The first generation of GM crops didn't entirely live up to their promise. True, widespread planting of insect-resistant cotton and corn have reduced the world's use of pesticides hugely. But scientists were over-optimistic in predicting a genetically driven "second Green Revolution" to match the early-1970s wave of hybrid crops that ended continent-wide mass starvation as a major phenomenon in the world.
But that is all the more reason to support the latest research. By 2050, Isobel Coleman of the Council on Foreign Relations notes, there will be two billion more mouths to feed and a 70 per cent increase in global food demand. "We need another Green Revolution to increase agricultural productivity, especially in Africa," she writes, "and we should pursue a variety of approaches to meet that challenge," including new crops resistant to insect plagues, flooding, low irrigation and spoilage.
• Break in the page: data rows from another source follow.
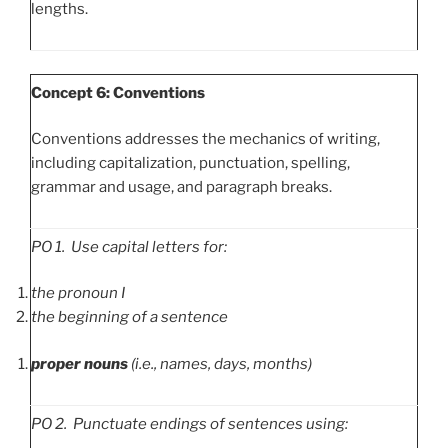
lengths.
Concept 6: Conventions
Conventions addresses the mechanics of writing,
including capitalization, punctuation, spelling,
grammar and usage, and paragraph breaks.
PO
1. Use capital letters for:
the pronoun I
the beginning of a sentence
proper nouns
(i.e., names, days, months)
PO
2. Punctuate endings of sentences using:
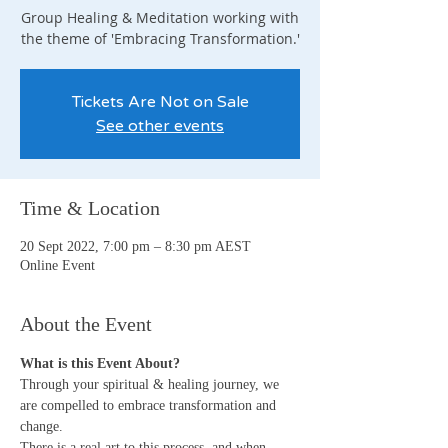
Group Healing & Meditation working with
the theme of 'Embracing Transformation.'
Tickets Are Not on Sale
See other events
Time & Location
20 Sept 2022, 7:00 pm – 8:30 pm AEST
Online Event
About the Event
What is this Event About?
Through your spiritual & healing journey, we 
are compelled to embrace transformation and 
change.
There is a real art to this process, and when 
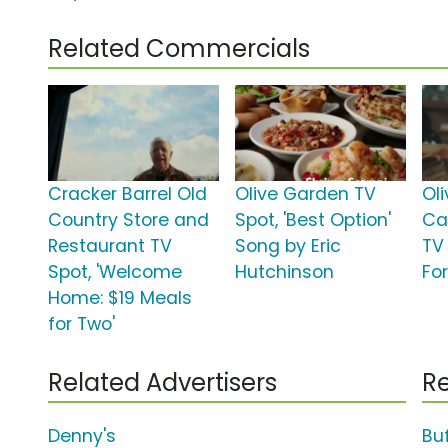
Related Commercials
Cracker Barrel Old
Olive Garden TV
Ol
Country Store and
Spot, 'Best Option'
Ca
Restaurant TV
Song by Eric
TV 
Spot, 'Welcome
Hutchinson
For
Home: $19 Meals
for Two'
Related Advertisers
Re
Denny's
Bu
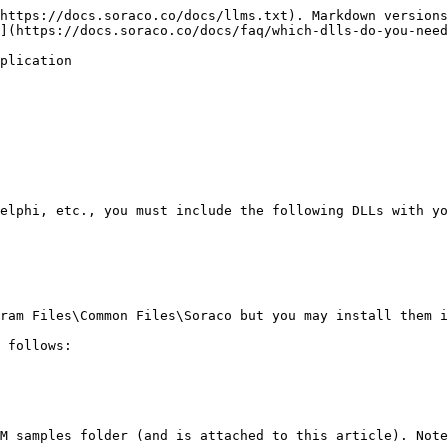
https://docs.soraco.co/docs/llms.txt). Markdown versions
](https://docs.soraco.co/docs/faq/which-dlls-do-you-need
plication

elphi, etc., you must include the following DLLs with yo
ram Files\Common Files\Soraco but you may install them i
 follows:

M samples folder (and is attached to this article). Note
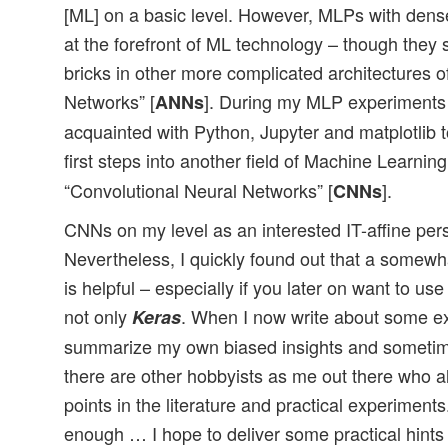
[ML] on a basic level. However, MLPs with dense
at the forefront of ML technology – though they s
bricks in other more complicated architectures of
Networks” [
]. During my MLP experiments 
ANNs
acquainted with Python, Jupyter and matplotlib
first steps into another field of Machine Learning
“Convolutional Neural Networks” [
].
CNNs
CNNs on my level as an interested IT-affine pers
Nevertheless, I quickly found out that a somew
is helpful – especially if you later on want to us
not only
. When I now write about some ex
Keras
summarize my own biased insights and sometim
there are other hobbyists as me out there who al
points in the literature and practical experiment
enough … I hope to deliver some practical hints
Those, combined with better irrigation, transportation and training, could get the world back into a food-surplus position – even with its higher population – by the end of this decade.
"Biotechnology is helping to revive African agriculture," says Calestous Juma, the Kenyan scientist who runs the program on agricultural innovation at Harvard's Kennedy School.
Biotechnology, he notes in his book, The New Harvest, has already "improved soil productivity and enhanced natural weed and pest control." The next wave of crops, which contain micro-nutrients, can put an end to the infections and child-development problems that plague the continent. They can resist flooding, salt water, under-irrigation, transport spoilage and produce far more food on the same, formerly famished land.
But, he notes, too many poor countries still ban the new crops – because they believed the Western hysteria over Frankenfoods a decade ago.
This time around, perhaps our laboratories will export something other than fear.